Les "experts militaires" étrangers quittent un à un le pays ...

Bujumbura, le 5 octobre 2001 (Net Press). Les délégations militaires étrangères qui avaient été invitées par le gouvernement burundais pour étudier l'opportunité et les conditions pratiques de mise en place d'une "force de maintien de la paix au Burundi" ont commencé à regagner leurs pays respectifs ce vendredi 5 octobre 2001. A 11h 30', les colonels ghanéens Ampeh et Winful ont quitté Bujumbura à bord d'un vol régulier de Kenya Airways. Pour leur part, les officiers sud-africains (6 hommes et 2 femmes) sont rentrés chez eux, vers 15h 30', à bord d'un appareil militaire spécialement dépêché par l'armée sud-africaine sur lequel on pouvait lire "South African Forces". Ils étaient accompagnés à l'aéroport de Bujumbura par les colonels Ndayisaba (alias Kibadashi), Longin Minani, Julien Juma et Prudent Nahimana, ainsi que par un major dont l'identité n'est pas connue de la rédaction.

L'appareil sud-africain, un DC 8, était plein de soldats sud-africains qui, selon certaines sources aéronautiques, étaient apparemment aux aguets, sachant qu'ils étaient dans un pays en guerre.

Il faut dire que cet avion n'avait pas été bien accueilli, à son atterrissage, par la petite foule présente à l'aéroport qui pensait avoir affaire à des troupes d'intervention (ou d'invasion).

Signalons que les officiers nigérians et sénégalais partiront à leur tour dans la matinée de ce samedi 6 octobre 2001, toujours à bord de Kenya Airways.

Durant leur séjour au Burundi qui aura duré une dizaine de jours, ces officiers africains ont visité les provinces de Gitega, de Ngozi, Karusi et Cibitoke en plus de la capitale, afin de se rendre compte de leurs propres yeux de la situation sécuritaire prévalant dans le pays.

Burundi - Processus de paix.

Le MRC déclare son opposition à "l'unité spéciale de protection des institutions".

Bujumbura, 5 octobre 2001 (Net Press).

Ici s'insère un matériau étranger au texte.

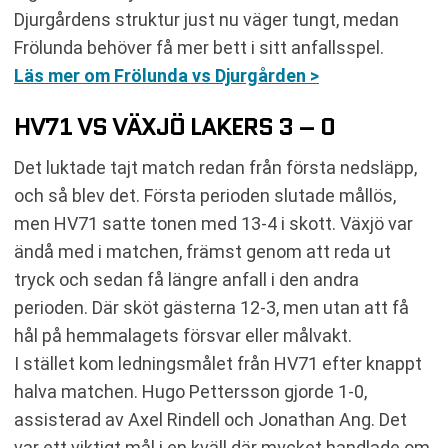
Djurgårdens struktur just nu väger tungt, medan
Frölunda behöver få mer bett i sitt anfallsspel.
Läs mer om Frölunda vs Djurgården >
HV71 VS VÄXJÖ LAKERS 3 – 0
Det luktade tajt match redan från första nedsläpp,
och så blev det. Första perioden slutade mållös,
men HV71 satte tonen med 13-4 i skott. Växjö var
ändå med i matchen, främst genom att reda ut
tryck och sedan få längre anfall i den andra
perioden. Där sköt gästerna 12-3, men utan att få
hål på hemmalagets försvar eller målvakt.
I stället kom ledningsmålet från HV71 efter knappt
halva matchen. Hugo Pettersson gjorde 1-0,
assisterad av Axel Rindell och Jonathan Ang. Det
var ett viktigt mål i en kväll där mycket handlade om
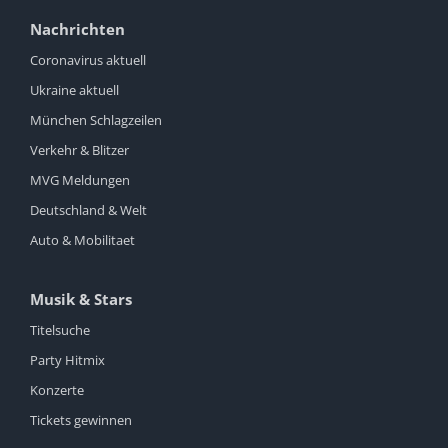
Nachrichten
Coronavirus aktuell
Ukraine aktuell
München Schlagzeilen
Verkehr & Blitzer
MVG Meldungen
Deutschland & Welt
Auto & Mobilitaet
Musik & Stars
Titelsuche
Party Hitmix
Konzerte
Tickets gewinnen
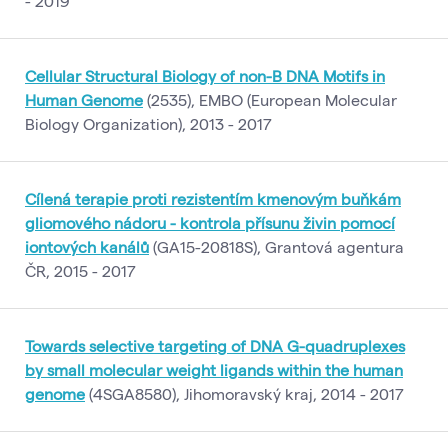
- 2019
Cellular Structural Biology of non-B DNA Motifs in
Human Genome
(2535), EMBO (European Molecular
Biology Organization), 2013 - 2017
Cílená terapie proti rezistentím kmenovým buňkám
gliomového nádoru - kontrola přísunu živin pomocí
iontových kanálů
(GA15-20818S), Grantová agentura
ČR, 2015 - 2017
Towards selective targeting of DNA G-quadruplexes
by small molecular weight ligands within the human
genome
(4SGA8580), Jihomoravský kraj, 2014 - 2017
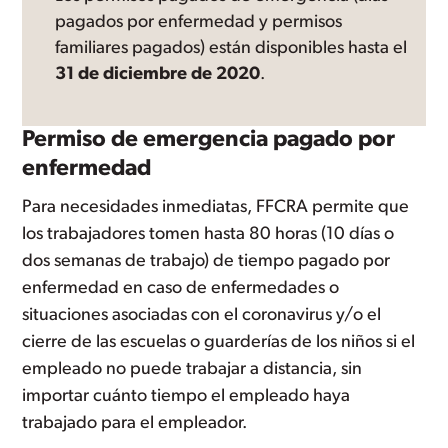
pagados por enfermedad y permisos
familiares pagados) están disponibles hasta el
31 de diciembre de 2020
.
Permiso de emergencia pagado por
enfermedad
Para necesidades inmediatas, FFCRA permite que
los trabajadores tomen hasta 80 horas (10 días o
dos semanas de trabajo) de tiempo pagado por
enfermedad en caso de enfermedades o
situaciones asociadas con el coronavirus y/o el
cierre de las escuelas o guarderías de los niños si el
empleado no puede trabajar a distancia, sin
importar cuánto tiempo el empleado haya
trabajado para el empleador.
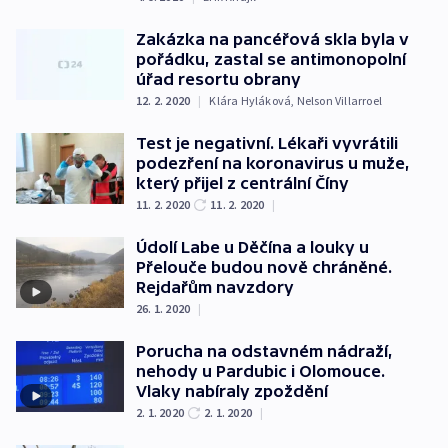
Zakázka na pancéřová skla byla v
pořádku, zastal se antimonopolní
úřad resortu obrany
12. 2. 2020
|
Klára Hyláková
,
Nelson Villarroel
Test je negativní. Lékaři vyvrátili
podezření na koronavirus u muže,
který přijel z centrální Číny
11. 2. 2020
11. 2. 2020
|
Údolí Labe u Děčína a louky u
Přelouče budou nově chráněné.
Rejdařům navzdory
26. 1. 2020
|
Porucha na odstavném nádraží,
nehody u Pardubic i Olomouce.
Vlaky nabíraly zpoždění
2. 1. 2020
2. 1. 2020
|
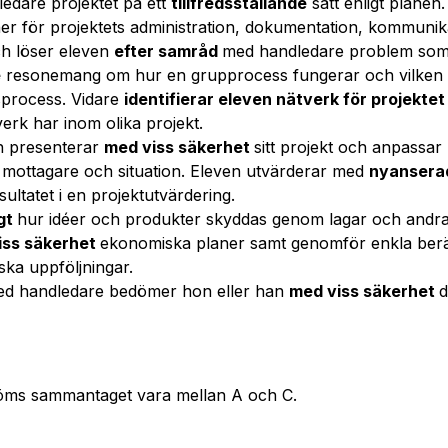
edare projektet på ett
tillfredsställande
sätt enligt planen.
ner för projektets administration, dokumentation, kommuni
ch löser eleven
efter samråd
med handledare problem som u
e
resonemang om hur en grupprocess fungerar och vilken b
sprocess. Vidare
identifierar eleven nätverk för projekte
verk har inom olika projekt.
h presenterar
med viss säkerhet
sitt projekt och anpassa
e, mottagare och situation. Eleven utvärderar med
nyanser
ltatet i en projektutvärdering.
igt
hur idéer och produkter skyddas genom lagar och andr
iss säkerhet
ekonomiska planer samt genomför enkla ber
ka uppföljningar.
ed handledare bedömer hon eller han
med viss säkerhet
d
öms sammantaget vara mellan A och C.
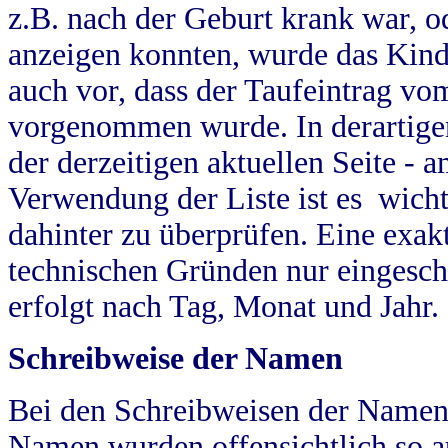
z.B. nach der Geburt krank war, od
anzeigen konnten, wurde das Kind
auch vor, dass der Taufeintrag vo
vorgenommen wurde. In derartigen
der derzeitigen aktuellen Seite -
Verwendung der Liste ist es wich
dahinter zu überprüfen. Eine exa
technischen Gründen nur eingesch
erfolgt nach Tag, Monat und Jahr.
Schreibweise der Namen
Bei den Schreibweisen der Namen
Namen wurden offensichtlich so a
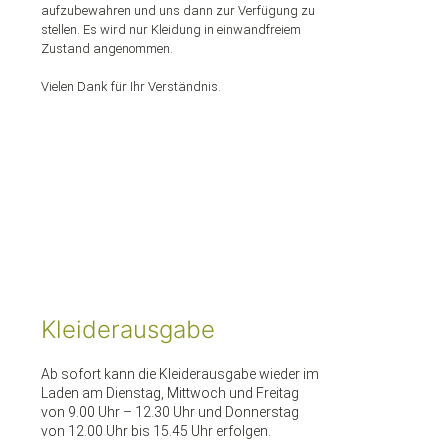
aufzubewahren und uns dann zur Verfügung zu
stellen. Es wird nur Kleidung in einwandfreiem
Zustand angenommen.
Vielen Dank für Ihr Verständnis.
Kleiderausgabe
Ab sofort kann die Kleiderausgabe wieder im
Laden am Dienstag, Mittwoch und Freitag
von 9.00 Uhr – 12.30 Uhr und Donnerstag
von 12.00 Uhr bis 15.45 Uhr erfolgen.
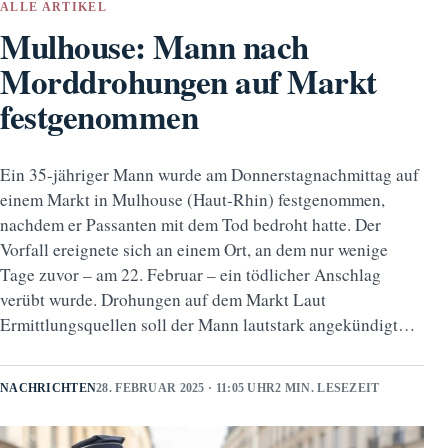
ALLE ARTIKEL
Mulhouse: Mann nach
Morddrohungen auf Markt
festgenommen
Ein 35-jähriger Mann wurde am Donnerstagnachmittag auf
einem Markt in Mulhouse (Haut-Rhin) festgenommen,
nachdem er Passanten mit dem Tod bedroht hatte. Der
Vorfall ereignete sich an einem Ort, an dem nur wenige
Tage zuvor – am 22. Februar – ein tödlicher Anschlag
verübt wurde. Drohungen auf dem Markt Laut
Ermittlungsquellen soll der Mann lautstark angekündigt…
NACHRICHTEN
28. FEBRUAR 2025 · 11:05 UHR
2 MIN. LESEZEIT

Le "mouvement national de résistance pour la réhabilitation du citoyen" (MRC-Rurenzangemero, dirigé par l'ancien candidat à la présidence de la première tranche de la transition, Epitace Bayaganakandi) vient de rendre public un communiqué dans lequel il tient à porter à la connaissance du public que la question de "l'unité spéciale de protection des institutions et des personnalités politiques" est "hautement sensible, raison pour laquelle, le leadership de transition désigné et les signataires de l'accord d'Arusha ne peuvent s'engager que moyennant le consensus de tous, y compris la population burundaise et les forces armées du Burundi". Car, pour le MRC, cette question tient à quelque chose de très fondamental pour le pays, à savoir "la souveraineté nationale et la sécurité de tous".

D'après le même mouvement, cette question ne saurait "être envisagée dans l'unique intérêt de satisfaire les mobiles inavoués de décrédibiliser et de diviser l'armée nationale, ni les spéculations personnelles de quelques individus dont la protection peut-être parfaitement assurée par l'USI comme ceux qui sont déjà rentrés d'exil".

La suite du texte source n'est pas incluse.